大門信也 今回は飛田先生による、「グループメンバーの初期判断とグループによる問題解決」及び「パラドキシカル」についての発表であったが、今回は前者についてレポートする。
 飛田先生の研究は、ある問題に対しグループのメンバーが個々に下した"初期判断"の正解率の分布と、グループで討議した後決定した判断の正解率を比較検討することにより、グループによる判断がどのような効果を生むかを検討するという内容の研究である。ただし、ここで扱う問題とは、解の正しさが自明でなかったり、客観的には保障できないような"非ユーリカ型"型の問題である。飛田先生は実験を行い、初期判断における正解者が多いほど、グループによる判断の正解率も上がり、マイノリティの影響はほとんどみられないという結論を導いている。
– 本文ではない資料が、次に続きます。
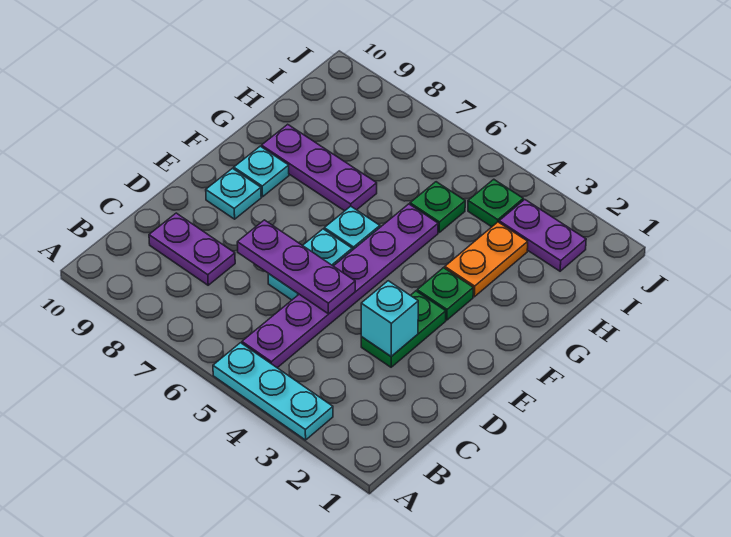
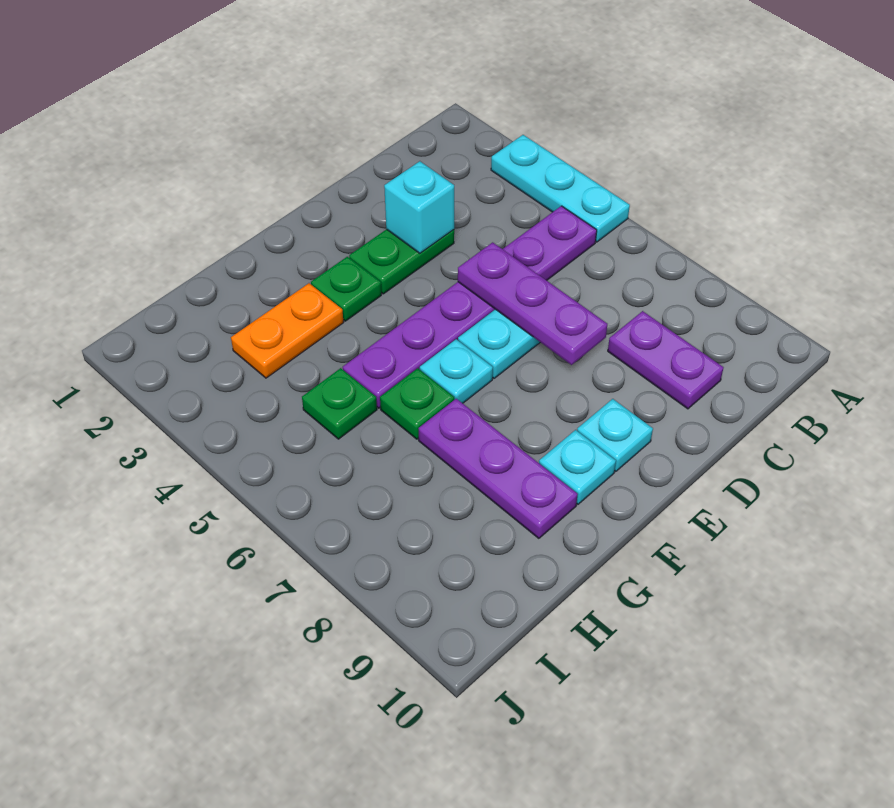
purple plate I2:I3 level 1 -> none
green plate I4 level 1 -> green plate G6 level 1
 実験ではまず6名のグループをつくり、ある課題を個人に答えさせ、さらにグループで検討の上、グループとしての回答を出させた。課題は「危機からの脱出」と題された10問からなる質問で、それぞれ3つ選択肢を選ばせる選択肢問題であった。ここから得られた個人の正答及びグループの正答は(1)各問における、個人の正解率とグループの正解率 、(2)個人解における正誤の人数比とグループ解の正誤比率 、(3)3つの選択肢への選択率に注目した、メンバーの選択パターンとグループの選択比率という形に処理され、分析が行なわれた。結論は前述の通りである。
 このように、本研究ではある社会的状況を模擬的につくりだし、そこから数的データを集めそれに数的な処理を加えることにより、グループによる問題解決のメカニズムを明らかにしている。つまりデータは現実の社会から得られたものではなく、あくまで模擬的につくりだされた社会から得られたデータである。ここから2つのことが言えよう。1つは模擬的な社会状況を巧みに作り出すことにより、自分の得たい純度の高いデータを得ることが出来、合理的であるということである。もう1つは逆に廃した雑音が、仮にその問題における重要な要素であった場合(この研究の場合は、グループの問題解決に年齢による差、職業による差、あるいはグループ全体や個人個人におけるある問題に対する取り組み態度や切迫性の違いなど)、ある一面の事実を発見することができないという問題点である。この2つは、今回のような研究の方法論をめぐる大きな争点となろう。
 個人的には、実社会のなかからどのように問題を発見し、その問題を概念化していくかを研究課題としているので、普段は後者の立場を採っている。しかし、今回の発表から、巧みに模擬的な条件を作りだし、そこから分析の歳に客観的な手続きを取り易い量的なデータを得、考察を行っていくスタイルが、非常に有効な手段であることを実感した。結局のところ、データが量的だから、質的だから、良い悪いといった問題ではなく、どういった問題に対しどういったデータが必要なのかということを考える必要があるのであろう。データが量的であれ質的であれ、あくまでそのデータから妥当な結論を引き出すことのほうが重要なのである。その意味で今回の発表は、自分の研究が採っている方法論が研究対象やその結論に対し妥当な選択であるのかについて考えさせられる発表であった。

高橋明美 “危機からの脱出”というテーマで、受講生同士話し合えたことがおもしろかった。皆で話し合うことが久しぶりだったし、カナナ受講生以外の意見も聞けた。意外と(失礼かな・・)みんなしっかり意見を主張していた。しかもわりと自分の主張を曲げない強気な姿勢が、妙にここちよかった。こういった教室内でおこなわれる実験が、陪審員制度研究に応用されるとは驚く。しかし、課題は多いと思う。ここで得たデータをどのような形で、その研究へ応用させていくのか、ということである。「教室内の学生達がだす結論」と、「陪審員たちが取り組む課題」は別なものだからだ。
 さらに、飛田先生はパラドキシカル・コミュニケーションというところに着目し、具体例を集めている。看護婦や小学校の先生などから体験談を聞くことはおもしろいなと思った。それが短期療法やカウンセリング、人間関係などさまざまなところで影響をあたえる。アクションプログラムにより、いかにグループへ多様性を持たせるか、など「パラドキシカル・コミュニケーション」という言葉ひとつとっても幅がひろく、いろんな場面で考えることができるものだな、と思った。